» **TASK GOAL**: The listing below contains a span that opens with the line containing "In order to" and closes with the line containing "- **Channel settings**". Return that span exactly.
______
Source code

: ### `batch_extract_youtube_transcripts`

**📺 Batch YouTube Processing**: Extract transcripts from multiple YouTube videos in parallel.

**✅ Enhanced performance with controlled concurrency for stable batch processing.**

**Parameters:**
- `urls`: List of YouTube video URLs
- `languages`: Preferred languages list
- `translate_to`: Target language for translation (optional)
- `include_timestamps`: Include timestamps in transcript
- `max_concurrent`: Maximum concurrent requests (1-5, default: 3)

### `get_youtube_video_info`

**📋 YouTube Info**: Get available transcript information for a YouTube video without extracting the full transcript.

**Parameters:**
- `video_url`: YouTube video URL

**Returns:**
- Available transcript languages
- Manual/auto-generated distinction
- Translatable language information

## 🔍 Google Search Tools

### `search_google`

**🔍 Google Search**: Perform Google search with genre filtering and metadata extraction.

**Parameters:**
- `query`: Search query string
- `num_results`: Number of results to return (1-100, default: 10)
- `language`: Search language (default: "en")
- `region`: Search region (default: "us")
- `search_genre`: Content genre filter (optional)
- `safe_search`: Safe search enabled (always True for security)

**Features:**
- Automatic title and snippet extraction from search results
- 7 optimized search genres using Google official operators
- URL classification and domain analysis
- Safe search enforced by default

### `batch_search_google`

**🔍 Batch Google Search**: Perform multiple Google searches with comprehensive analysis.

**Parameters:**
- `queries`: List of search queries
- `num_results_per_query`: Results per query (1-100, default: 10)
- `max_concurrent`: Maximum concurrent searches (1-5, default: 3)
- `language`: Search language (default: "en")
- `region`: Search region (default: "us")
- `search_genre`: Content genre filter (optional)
______
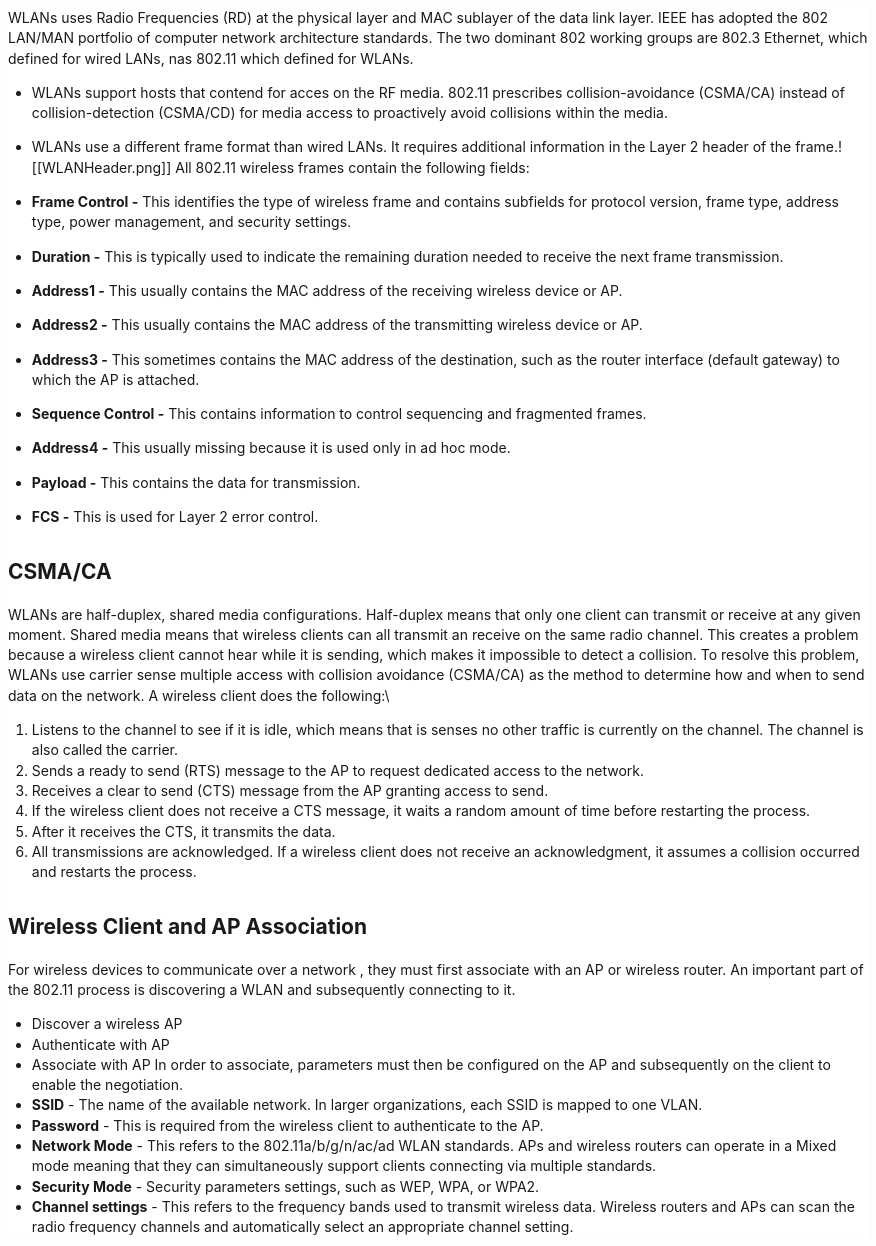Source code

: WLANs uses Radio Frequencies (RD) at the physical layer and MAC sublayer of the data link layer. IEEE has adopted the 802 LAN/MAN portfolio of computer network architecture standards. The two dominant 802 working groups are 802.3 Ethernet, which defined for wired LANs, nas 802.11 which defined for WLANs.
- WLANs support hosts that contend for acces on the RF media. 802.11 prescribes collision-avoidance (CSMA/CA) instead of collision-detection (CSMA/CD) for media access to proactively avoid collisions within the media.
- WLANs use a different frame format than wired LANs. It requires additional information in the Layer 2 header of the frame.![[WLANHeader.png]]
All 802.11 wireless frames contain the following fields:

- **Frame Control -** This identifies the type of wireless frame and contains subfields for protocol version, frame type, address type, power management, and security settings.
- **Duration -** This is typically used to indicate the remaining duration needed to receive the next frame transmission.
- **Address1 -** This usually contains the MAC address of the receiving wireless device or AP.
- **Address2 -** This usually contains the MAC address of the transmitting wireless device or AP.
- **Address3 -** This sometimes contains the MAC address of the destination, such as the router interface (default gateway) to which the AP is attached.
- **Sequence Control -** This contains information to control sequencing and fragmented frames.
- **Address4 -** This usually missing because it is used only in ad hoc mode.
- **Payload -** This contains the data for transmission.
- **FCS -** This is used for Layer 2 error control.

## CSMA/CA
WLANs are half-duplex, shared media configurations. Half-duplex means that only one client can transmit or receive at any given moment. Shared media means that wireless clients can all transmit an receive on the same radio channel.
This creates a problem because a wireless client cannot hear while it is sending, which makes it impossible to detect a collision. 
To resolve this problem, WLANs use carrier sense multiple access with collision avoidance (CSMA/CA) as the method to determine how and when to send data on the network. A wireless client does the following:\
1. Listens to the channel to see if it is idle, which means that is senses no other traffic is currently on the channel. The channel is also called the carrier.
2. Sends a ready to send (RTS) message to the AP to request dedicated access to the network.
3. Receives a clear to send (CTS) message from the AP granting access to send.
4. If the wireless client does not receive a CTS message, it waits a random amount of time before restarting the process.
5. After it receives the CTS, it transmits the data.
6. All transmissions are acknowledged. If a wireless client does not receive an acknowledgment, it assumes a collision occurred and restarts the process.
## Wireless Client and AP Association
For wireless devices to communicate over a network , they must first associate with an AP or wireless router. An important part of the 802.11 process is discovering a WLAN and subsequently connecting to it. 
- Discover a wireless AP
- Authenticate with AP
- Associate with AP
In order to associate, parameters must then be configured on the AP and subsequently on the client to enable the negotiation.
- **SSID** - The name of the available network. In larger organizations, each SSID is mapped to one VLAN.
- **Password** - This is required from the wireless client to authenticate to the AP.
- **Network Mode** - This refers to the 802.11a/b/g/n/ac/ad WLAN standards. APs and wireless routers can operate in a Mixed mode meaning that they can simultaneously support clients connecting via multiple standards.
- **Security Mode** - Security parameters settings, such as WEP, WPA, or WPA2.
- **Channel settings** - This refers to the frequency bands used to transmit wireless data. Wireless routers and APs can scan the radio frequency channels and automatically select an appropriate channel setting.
______
» **REPLY TO THE EXERCISE**:
In order to associate, parameters must then be configured on the AP and subsequently on the client to enable the negotiation.
- **SSID** - The name of the available network. In larger organizations, each SSID is mapped to one VLAN.
- **Password** - This is required from the wireless client to authenticate to the AP.
- **Network Mode** - This refers to the 802.11a/b/g/n/ac/ad WLAN standards. APs and wireless routers can operate in a Mixed mode meaning that they can simultaneously support clients connecting via multiple standards.
- **Security Mode** - Security parameters settings, such as WEP, WPA, or WPA2.
- **Channel settings** - This refers to the frequency bands used to transmit wireless data. Wireless routers and APs can scan the radio frequency channels and automatically select an appropriate channel setting.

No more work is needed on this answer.